Migration Trends and Their Impact on Housing Markets

Domestic migration is reshaping U.S. housing markets. Learn how to identify and invest in the winners.

Population migration is one of the most powerful forces in real estate. Markets gaining population generally see appreciation, rent growth, and sustained demand. Markets losing population face headwinds that can persist for years, sometimes decades. For long-term investors, aligning with migration trends is a foundational strategy.

Since the early 2020s, U.S. migration patterns have shifted dramatically. Major gainers include Texas (Austin, Dallas, Houston, San Antonio), Florida (Tampa, Jacksonville, Orlando, Miami-area suburbs), the Southeast (Raleigh, Charlotte, Nashville, Greenville, Charleston), and mountain west markets (Boise, Phoenix, Salt Lake City). These markets have benefited from business-friendly policies, lower taxes, affordable housing relative to coastal markets, and lifestyle appeal.

Losing markets include many Northeast and Midwest metros with stagnant populations or net outmigration. California has been a mixed picture, coastal markets have experienced significant outmigration while some inland areas have grown modestly.

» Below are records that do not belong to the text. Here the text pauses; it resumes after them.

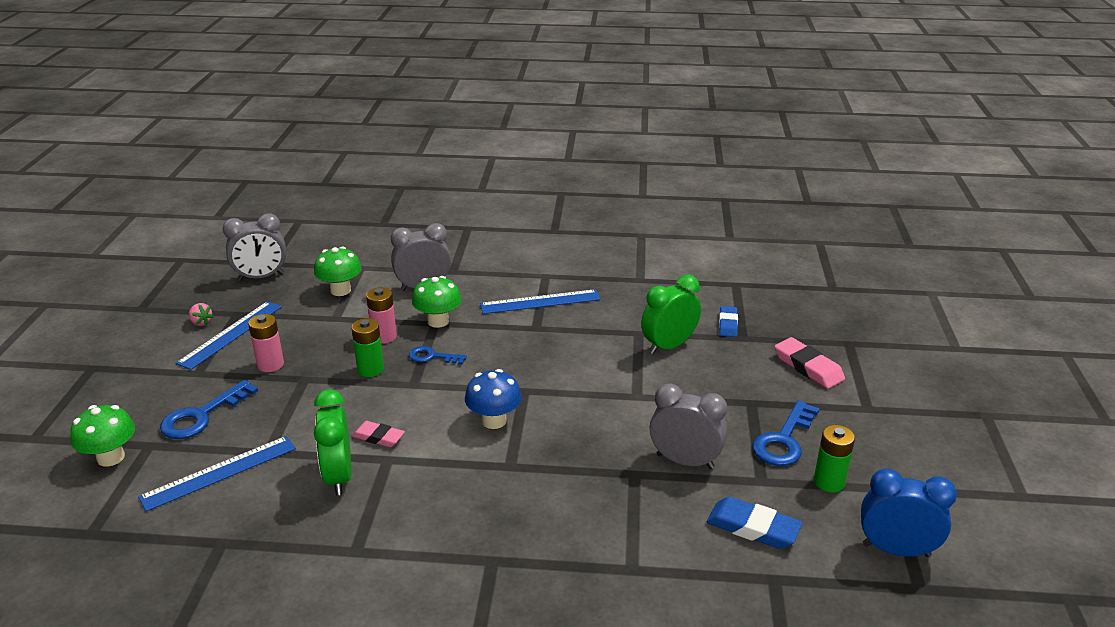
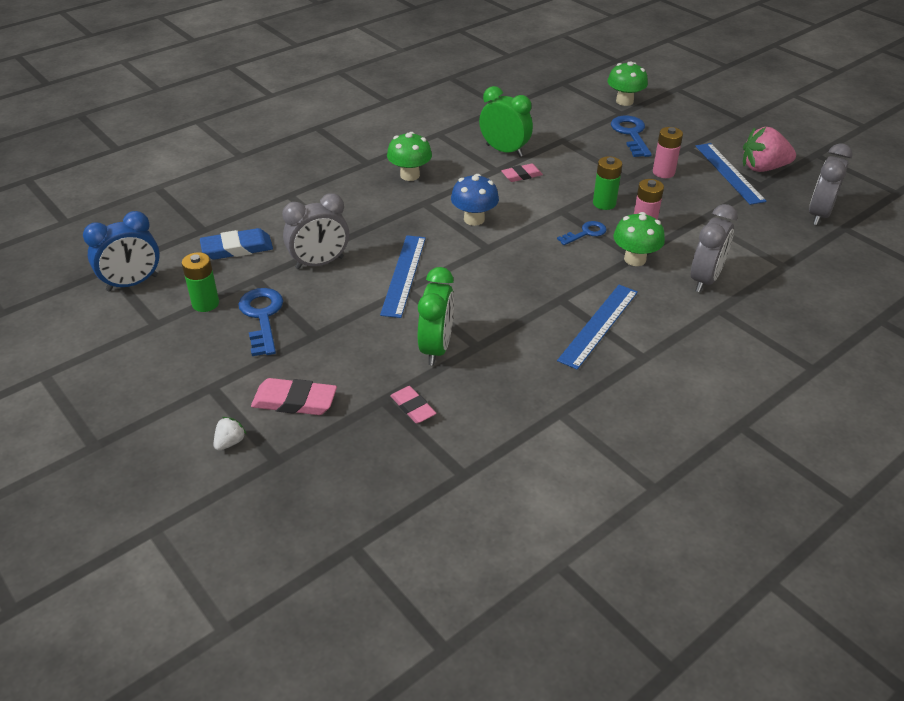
camera: 135 degrees right, 10 degrees up
(201, 322) = (763, 168): pink strawberry -> pink strawberry, size x2.13
(219, 472) = (563, 122): blue ruler -> blue ruler (403, 275)
(340, 290) = (748, 239): green mushroom -> green mushroom (410, 175)
(728, 324) = (413, 407): blue eraser -> pink eraser
(875, 367) = (230, 442): none -> white strawberry

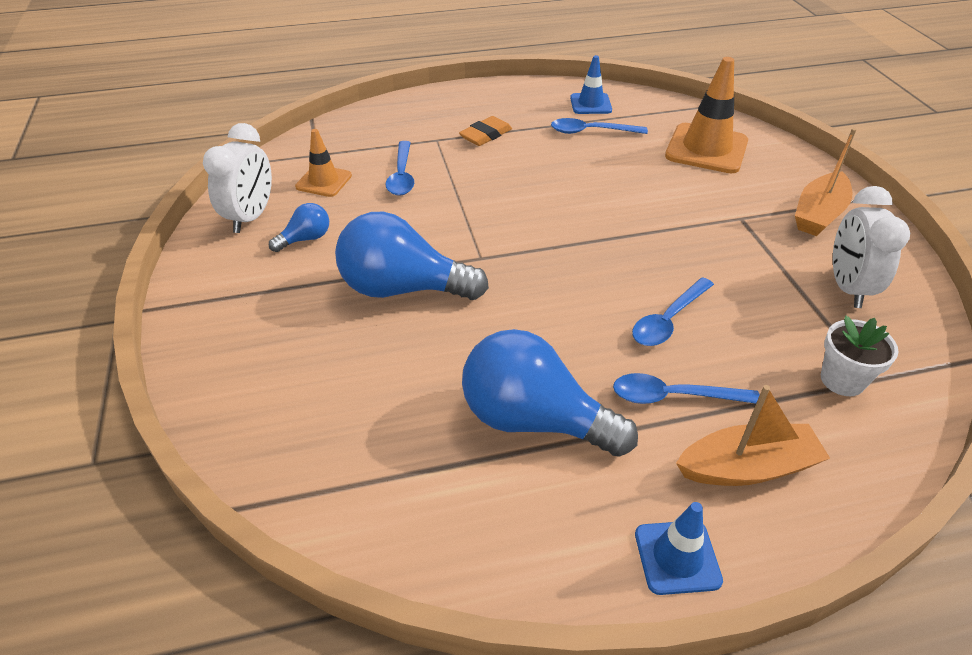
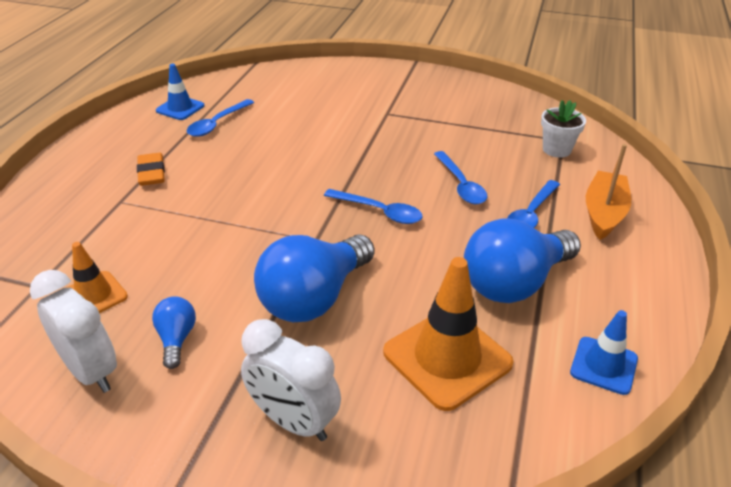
camera: 60 degrees left, 5 degrees down
(401, 175) = (150, 242): blue spoon -> blue spoon (379, 212)
(677, 557) = (658, 270): blue traffic cone -> blue traffic cone (603, 365)
(706, 149) = (300, 90): orange traffic cone -> orange traffic cone (447, 358)
(819, 214) = (411, 87): orange boat -> none
(847, 287) = (484, 111): white clock -> white clock (293, 421)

Migration creates second-order effects. In gaining markets, construction struggles to keep pace with population growth, creating housing shortages and accelerating price appreciation. In losing markets, excess housing supply can depress prices for years, even as individual neighborhoods remain strong.

Data sources for tracking migration include U-Haul migration reports (based on rental truck movements), United Van Lines moving statistics, IRS taxpayer migration data (annual reports showing gross and net migration by county), LinkedIn job posting and member location data, and Census American Community Survey data.

For flippers, migration trends affect holding times and resale velocity. Markets gaining population see faster sales cycles, which reduces holding risk. For buy-and-hold investors, migration affects long-term rent growth and appreciation, both key drivers of total return.

Migration trends are durable but not permanent. Tax policy changes, employer behavior (remote work policies), natural disasters, and affordability can shift migration. Diversifying across multiple gaining markets reduces concentration risk, and monitoring migration data quarterly keeps your strategy aligned with current trends.